Musik adalah bagian tak terpisahkan dari kehidupan manusia, termasuk di Indonesia. Salah satu jenis alat musik yang memiliki perkembangan yang cukup signifikan adalah alat musik petik. Perkembangan alat musik petik dari masa ke masa di Indonesia sungguh menarik untuk dikaji.
Menurut penelitian yang dilakukan oleh pakar musik Indonesia, Dr. Budi Susanto, alat musik petik telah ada sejak zaman prasejarah di Indonesia. Dr. Budi Susanto mengungkapkan, “Perkembangan alat musik petik di Indonesia sangat dipengaruhi oleh faktor budaya dan sejarah. Dari alat musik tradisional seperti kecapi, gambus, sampai gitar, semuanya memiliki nilai historis yang tinggi.”
Salah satu tokoh musik Indonesia yang turut berperan dalam perkembangan alat musik petik adalah I Wayan Sadra. Beliau merupakan seorang maestro gamelan yang juga mahir memainkan alat musik petik tradisional Bali. I Wayan Sadra pernah mengatakan, “Alat musik petik merupakan warisan budaya yang harus dilestarikan. Dengan mempelajari sejarah dan teknik bermain alat musik petik, kita bisa menghargai kekayaan musik Indonesia.”
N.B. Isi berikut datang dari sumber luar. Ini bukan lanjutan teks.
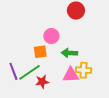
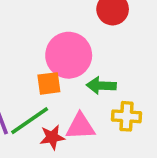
pink circle: (51, 36) -> (69, 55), size x1.6
pink triangle: (71, 75) -> (80, 126), moved

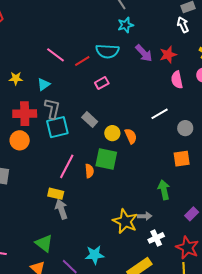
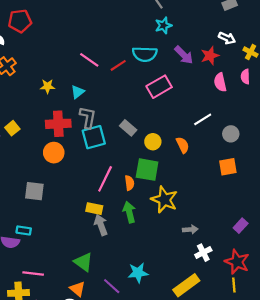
white arrow: (183, 25) -> (227, 38), moved, turned 140
pink rectangle: (102, 83) -> (159, 87), moved, size x1.6
orange semicircle: (131, 136) -> (183, 145), moved
green arrow: (164, 190) -> (129, 212), moved
yellow star: (125, 221) -> (164, 200), moved

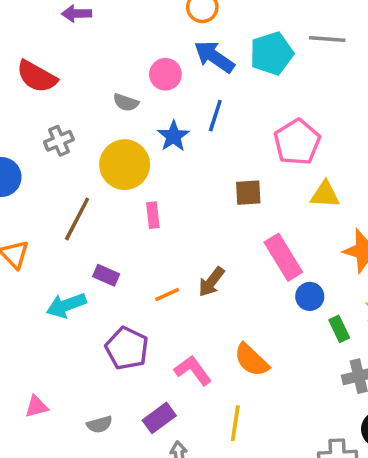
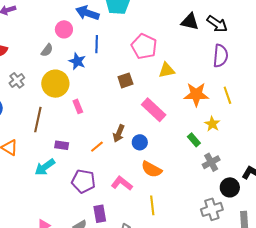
gray semicircle: (126, 102) -> (47, 50), turned -56
blue circle: (310, 296) -> (140, 142), moved
purple rectangle: (159, 418) -> (100, 214), moved, turned -48

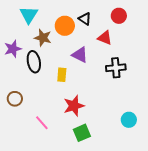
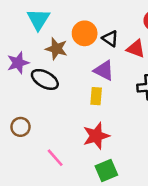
black triangle: (85, 19) -> (110, 38), moved
black ellipse: (34, 62) -> (45, 79), turned -50
yellow rectangle: (62, 75) -> (96, 96), moved

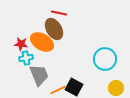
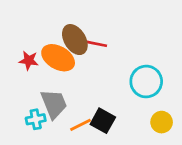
red line: (59, 13) -> (96, 44), moved
cyan cross: (26, 58) -> (36, 119), moved

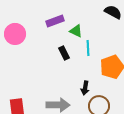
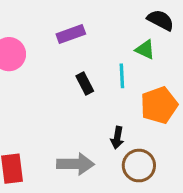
green triangle: (76, 31) -> (145, 50), moved

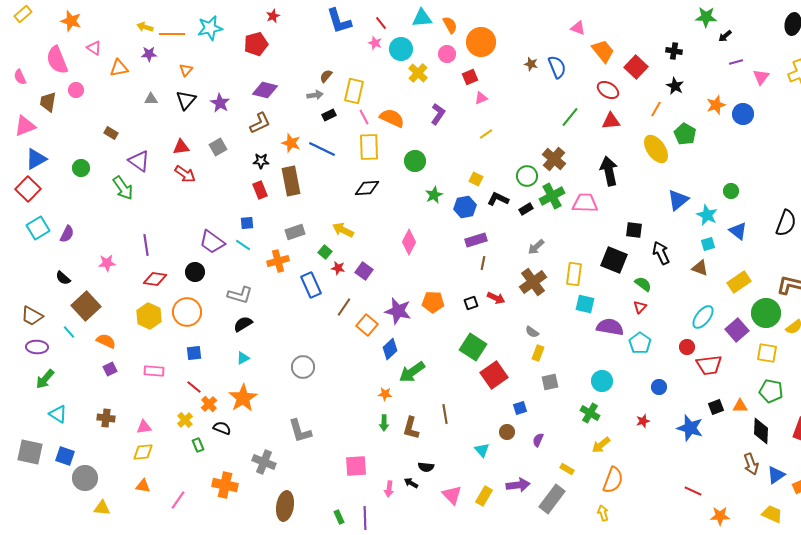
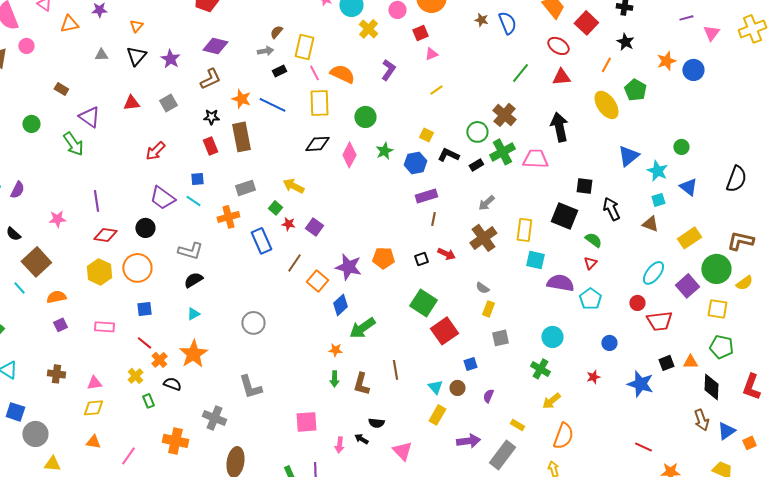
red arrow: (185, 174) -> (155, 151), moved, turned 100
pink diamond: (409, 242) -> (349, 155), moved
orange semicircle: (106, 341) -> (56, 297), turned -36
cyan triangle: (482, 450) -> (435, 387), moved
yellow rectangle: (484, 496) -> (437, 415), moved

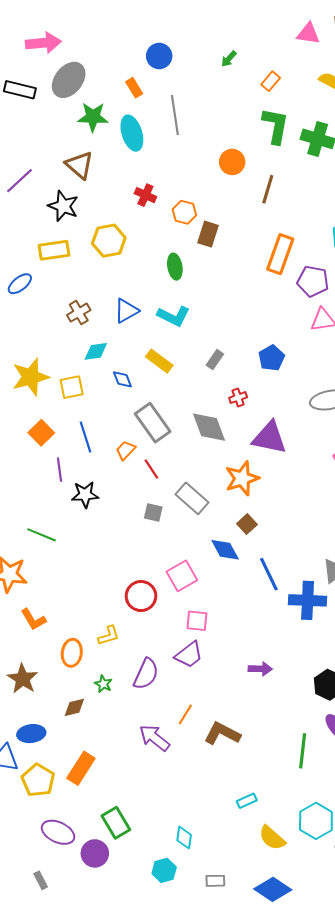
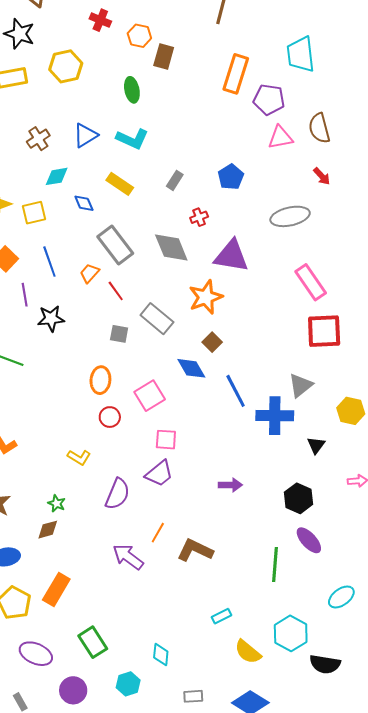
red circle: (141, 596) -> (110, 417), size x0.7
yellow L-shape: (109, 636) -> (79, 457), turned 50
orange ellipse: (72, 653) -> (100, 380), moved
green star: (103, 684) -> (57, 503), moved
purple circle: (95, 853) -> (73, 690), moved
cyan hexagon: (164, 870) -> (128, 684), moved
Perkembangan alat musik petik di Indonesia juga terus mengalami evolusi seiring dengan perkembangan zaman. Dari alat musik petik tradisional, kini muncul alat musik petik modern seperti elektrik gitar dan bass. Hal ini menunjukkan bahwa musik petik tidak hanya terbatas pada unsur tradisional, namun juga bisa berkembang mengikuti tren musik global.
Menurut pengamat musik modern, Andi Rahman, “Perkembangan alat musik petik di Indonesia menunjukkan bahwa musik adalah bahasa universal yang terus berubah dan berkembang. Generasi muda pun memiliki peran penting dalam melestarikan dan mengembangkan alat musik petik di tanah air.”
Dengan demikian, perkembangan alat musik petik dari masa ke masa di Indonesia merupakan cermin dari keberagaman budaya dan kreativitas masyarakat Indonesia dalam bidang musik. Semoga keberagaman ini terus terjaga dan menjadi kebanggaan bagi bangsa Indonesia.